1. Field of the Invention
The present invention generally relates to a method of optical proximity correction (OPC), and more particularly, to a method of OPC which comprises more than one OPC model.
2. Description of the Prior Art
With the trend of miniaturization of the electronic products and peripherals, research about thin structures and high integration of the semiconductor devices have become the essential subjects and developing aspects in the industry, and the lithography technology plays an important role to determine the performances of the semiconductor devices.

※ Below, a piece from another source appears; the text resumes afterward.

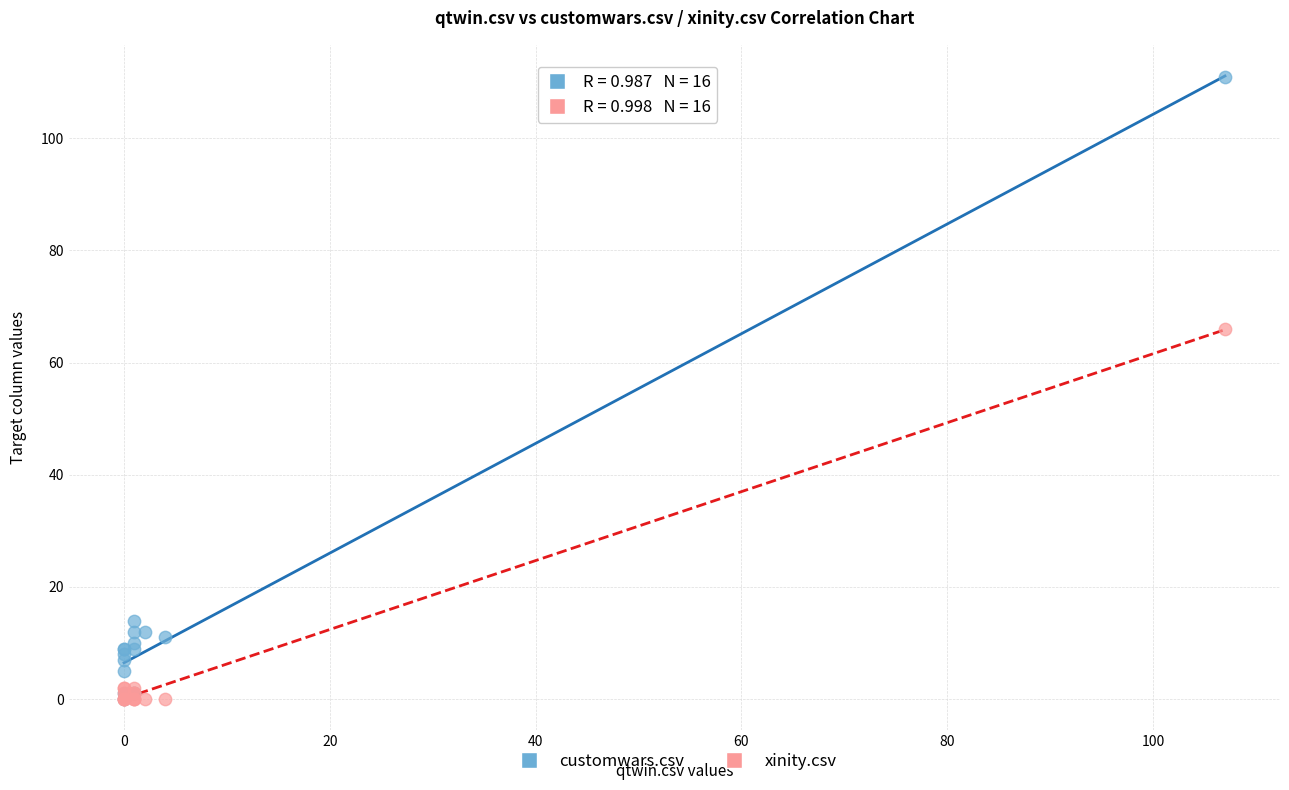

In the customwars.csv series, what Y value is closest to 55?

14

In semiconductor manufacturing processes, the integrated circuit layout is first designed and formed as a mask pattern. The mask pattern is then proportionally transferred to a photoresist layer disposed on the semiconductor wafer through an exposure process followed by a development process. Subsequently, a corresponding etching process is performed in order to manufacture the semiconductor devices on the semiconductor wafer. With the demand of increasing integration and the decreasing size of the semiconductor devices, the critical dimension (CD) of each segment fabricated through exposure is limited to the resolution limit of the optical exposure tool used for transferring the mask pattern. The optical proximity effect is a problem that easily arises during the exposures of a mask pattern with high-density arranged segments to form a pattern on a photoresist. Such a resolution loss occurs because of overexposure or underexposure, which brings a deviation of the pattern on the photoresist layer from the original mask pattern. Many methods have been used to avoid the deviation caused by the optical proximity effect in order to improve the quality of the transferred pattern. The most popular method is the optical proximity correction (OPC). And there is a variety of commercial optical proximity correction software that can theoretically correct the mask patterns to be more accurately transferred on a wafer.

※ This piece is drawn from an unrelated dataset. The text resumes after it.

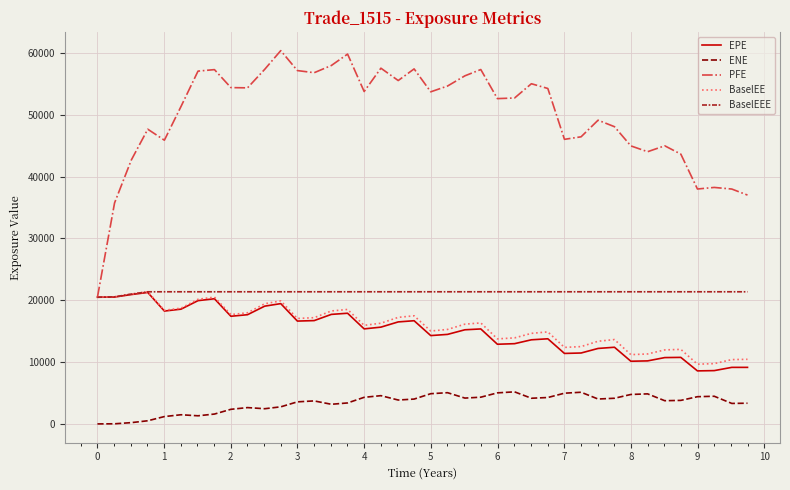

Which series has the largest total across all categories?

PFE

Currently, a modeled-based optical proximity correction method, which uses optical proximity correction models to simulate the final mask pattern needed to be transferred to the corresponding photoresist layer, is widely used in processes for manufacturing semiconductor devices. Generally, various optical proximity correction models are provided in order to fulfill the needs of various mask patterns. For example, when an original layout pattern corresponding to a M0 structure of a semiconductor device needs to be formed in a semiconductor device, this pattern must be simulated by an optical proximity correction (OPC) method based on a proper optical proximity correction model in order to output a corrected pattern (i.e. a corrected M0 pattern) into a photomask. However, the OPC method, which is based on only one kind of OPC model, can not fulfill the needs of the M0 pattern including different geometric patterns with various length-to-width ratios. Accordingly, some patterns transferred from the photomask to a photoresist layer with a relatively high length-to-width ratio would still collapse even though the optical proximity correction method is applied. Consequently, how to improve the method of optical proximity correction to form the needed mask pattern is still an important issue in the field.